■ DOCUMENT EXTRACT
What do you do with the rest of your life when you’ve become a TV star and an icon for a generation at age 23?  Tabitha Soren and MTV news were to the 90s Presidential campaigns what Twitter was to Obama.  After running around covering President Clinton, she married a superstar writer (Michael Lewis), won a prestigious journalism fellowship at Stanford (the Knight), and had three kids.

Like any super-smart, accomplished woman, she understandably didn’t want to lose her self in her family life, or in the shadow of her husband’s fame.  For ten years now, she’s been crafting carefully constructed still images–not photojournalism, but beautiful fine art.  Her work has accompanied stories written by her husband in the NY Times Magazine, and has hung in museums.

We met this week at the art gallery here in Los Angeles that’s displaying her latest series — large, crisp, haunting images of people running in startling locations that look like they could be freeze frames of chase scenes from artful films.

■ PROVIDED MATERIAL
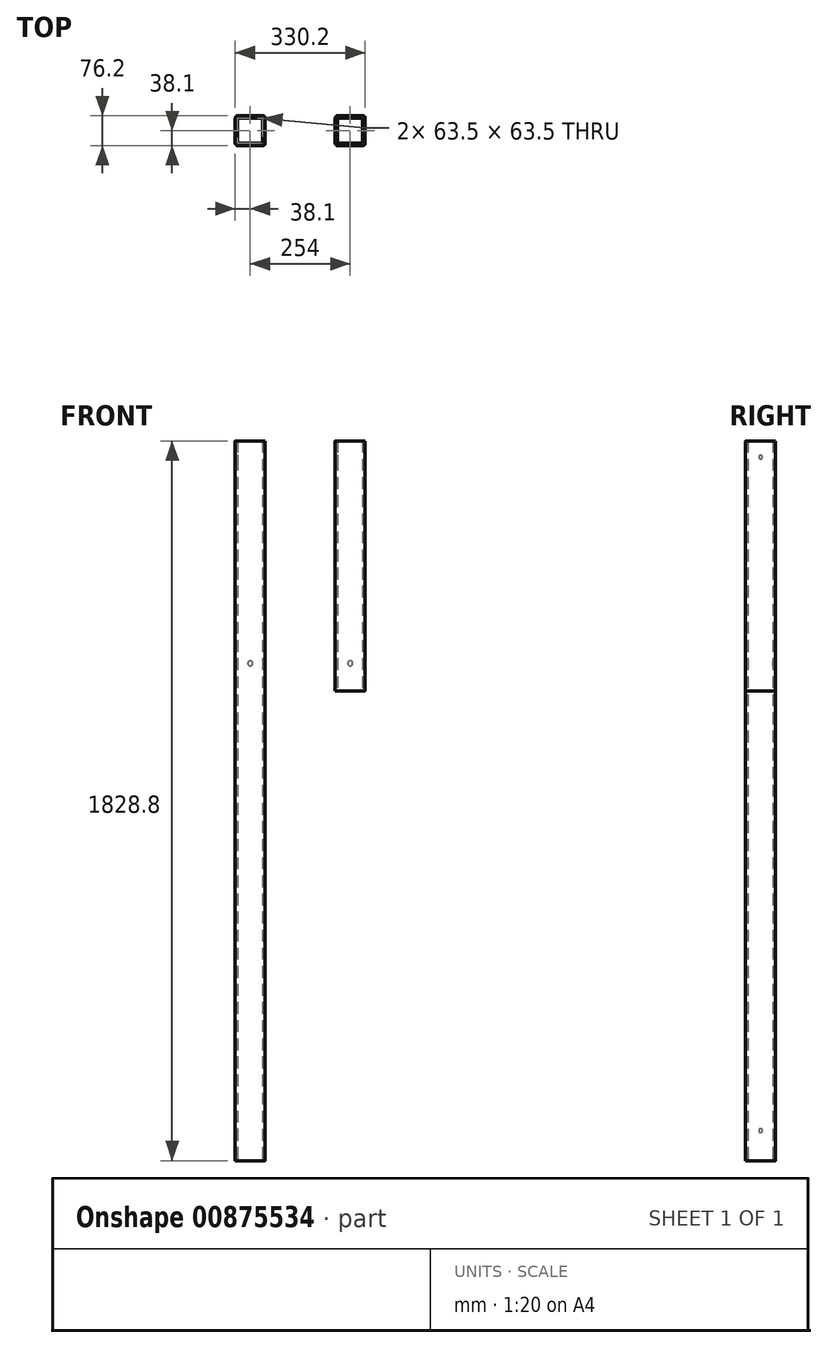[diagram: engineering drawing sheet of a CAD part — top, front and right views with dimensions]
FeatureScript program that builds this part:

■ WORK REQUIRED
Which journalism fellowship at Stanford did Tabitha Soren win, according to the profile of her?

■ WRITTEN ANSWER
The Knight fellowship.